Для начала Михаилу нужно было осмотреть окрестности Лагеря, чтобы было знать куда бежать. Сам Лагерь располагался посреди мрачного леса, что видимо было сделано для создания ощущения безвыходности у заключенных. Михаил часто разглядывал лес через колючую проволоку лагерного ограждения, перед тем как пойти в ангар на обед. Михаил так и не смог увидеть какие-либо проблески в лесном ландшафте. Также Михаил был озабочен проблемой погоды. За всё время пребывания Власова в Лагере погода всегда была по-осеннему унылой. Солнце было постоянно затянуто тучами, Михаил иногда думал, что его вовсе не было, а свет возникал по воле Вождя, как говорил Комиссар. Чтобы изучить окрестности Лагеря Михаил пошел на хитрость. Во время очередного марш-броска он слегка отклонился от курса и вышел за пределы учебного полигона, потом кое-как выбрался из леса. То, что он увидел, потрясало его. Природа была очень бедной, напоминала степь. Это был ровный ландшафт, покрытый сухой травой, над которым возвышалось вечно серое небо.
– Это всё искусственно. Это сон. Это кошмарный сон, – думал он.
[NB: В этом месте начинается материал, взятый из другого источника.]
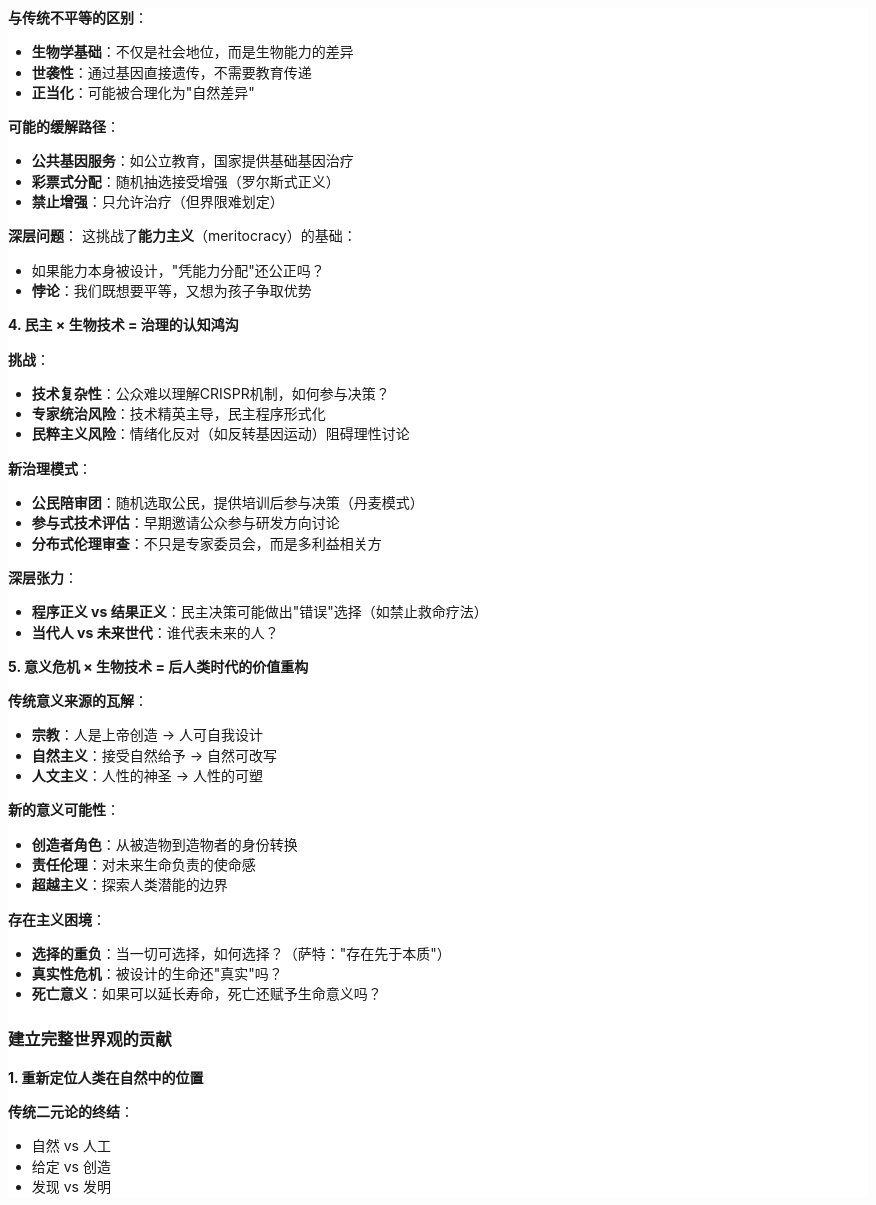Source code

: **与传统不平等的区别**：
- **生物学基础**：不仅是社会地位，而是生物能力的差异
- **世袭性**：通过基因直接遗传，不需要教育传递
- **正当化**：可能被合理化为"自然差异"

**可能的缓解路径**：
- **公共基因服务**：如公立教育，国家提供基础基因治疗
- **彩票式分配**：随机抽选接受增强（罗尔斯式正义）
- **禁止增强**：只允许治疗（但界限难划定）

**深层问题**：
这挑战了**能力主义**（meritocracy）的基础：
- 如果能力本身被设计，"凭能力分配"还公正吗？
- **悖论**：我们既想要平等，又想为孩子争取优势

**4. 民主 × 生物技术 = 治理的认知鸿沟**

**挑战**：
- **技术复杂性**：公众难以理解CRISPR机制，如何参与决策？
- **专家统治风险**：技术精英主导，民主程序形式化
- **民粹主义风险**：情绪化反对（如反转基因运动）阻碍理性讨论

**新治理模式**：
- **公民陪审团**：随机选取公民，提供培训后参与决策（丹麦模式）
- **参与式技术评估**：早期邀请公众参与研发方向讨论
- **分布式伦理审查**：不只是专家委员会，而是多利益相关方

**深层张力**：
- **程序正义 vs 结果正义**：民主决策可能做出"错误"选择（如禁止救命疗法）
- **当代人 vs 未来世代**：谁代表未来的人？

**5. 意义危机 × 生物技术 = 后人类时代的价值重构**

**传统意义来源的瓦解**：
- **宗教**：人是上帝创造 → 人可自我设计
- **自然主义**：接受自然给予 → 自然可改写
- **人文主义**：人性的神圣 → 人性的可塑

**新的意义可能性**：
- **创造者角色**：从被造物到造物者的身份转换
- **责任伦理**：对未来生命负责的使命感
- **超越主义**：探索人类潜能的边界

**存在主义困境**：
- **选择的重负**：当一切可选择，如何选择？（萨特："存在先于本质"）
- **真实性危机**：被设计的生命还"真实"吗？
- **死亡意义**：如果可以延长寿命，死亡还赋予生命意义吗？

### 建立完整世界观的贡献

**1. 重新定位人类在自然中的位置**

**传统二元论的终结**：
- 自然 vs 人工
- 给定 vs 创造
- 发现 vs 发明
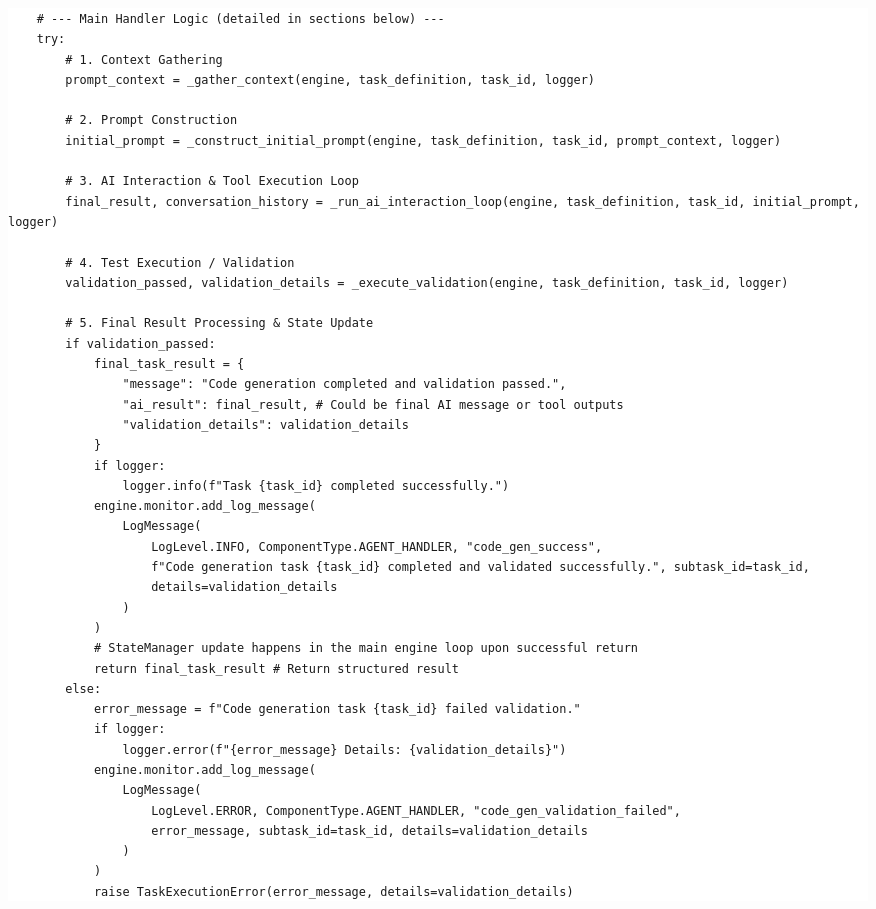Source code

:         # --- Main Handler Logic (detailed in sections below) ---
        try:
            # 1. Context Gathering
            prompt_context = _gather_context(engine, task_definition, task_id, logger)

            # 2. Prompt Construction
            initial_prompt = _construct_initial_prompt(engine, task_definition, task_id, prompt_context, logger)

            # 3. AI Interaction & Tool Execution Loop
            final_result, conversation_history = _run_ai_interaction_loop(engine, task_definition, task_id, initial_prompt, logger)

            # 4. Test Execution / Validation
            validation_passed, validation_details = _execute_validation(engine, task_definition, task_id, logger)

            # 5. Final Result Processing & State Update
            if validation_passed:
                final_task_result = {
                    "message": "Code generation completed and validation passed.",
                    "ai_result": final_result, # Could be final AI message or tool outputs
                    "validation_details": validation_details
                }
                if logger:
                    logger.info(f"Task {task_id} completed successfully.")
                engine.monitor.add_log_message(
                    LogMessage(
                        LogLevel.INFO, ComponentType.AGENT_HANDLER, "code_gen_success",
                        f"Code generation task {task_id} completed and validated successfully.", subtask_id=task_id,
                        details=validation_details
                    )
                )
                # StateManager update happens in the main engine loop upon successful return
                return final_task_result # Return structured result
            else:
                error_message = f"Code generation task {task_id} failed validation."
                if logger:
                    logger.error(f"{error_message} Details: {validation_details}")
                engine.monitor.add_log_message(
                    LogMessage(
                        LogLevel.ERROR, ComponentType.AGENT_HANDLER, "code_gen_validation_failed",
                        error_message, subtask_id=task_id, details=validation_details
                    )
                )
                raise TaskExecutionError(error_message, details=validation_details)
Власов взял в руки старый бинокль, который был в его комплекте экипировки. Сама экипировка досталась ему от предыдущего узника, а тому от его предшественника. Линзу одного из окуляров заменяла синяя стекляшка. С помощью бинокля Михаил смог распознать вдали деревья, которые были больше похожи на множество острых черных штырей торчащих из земли.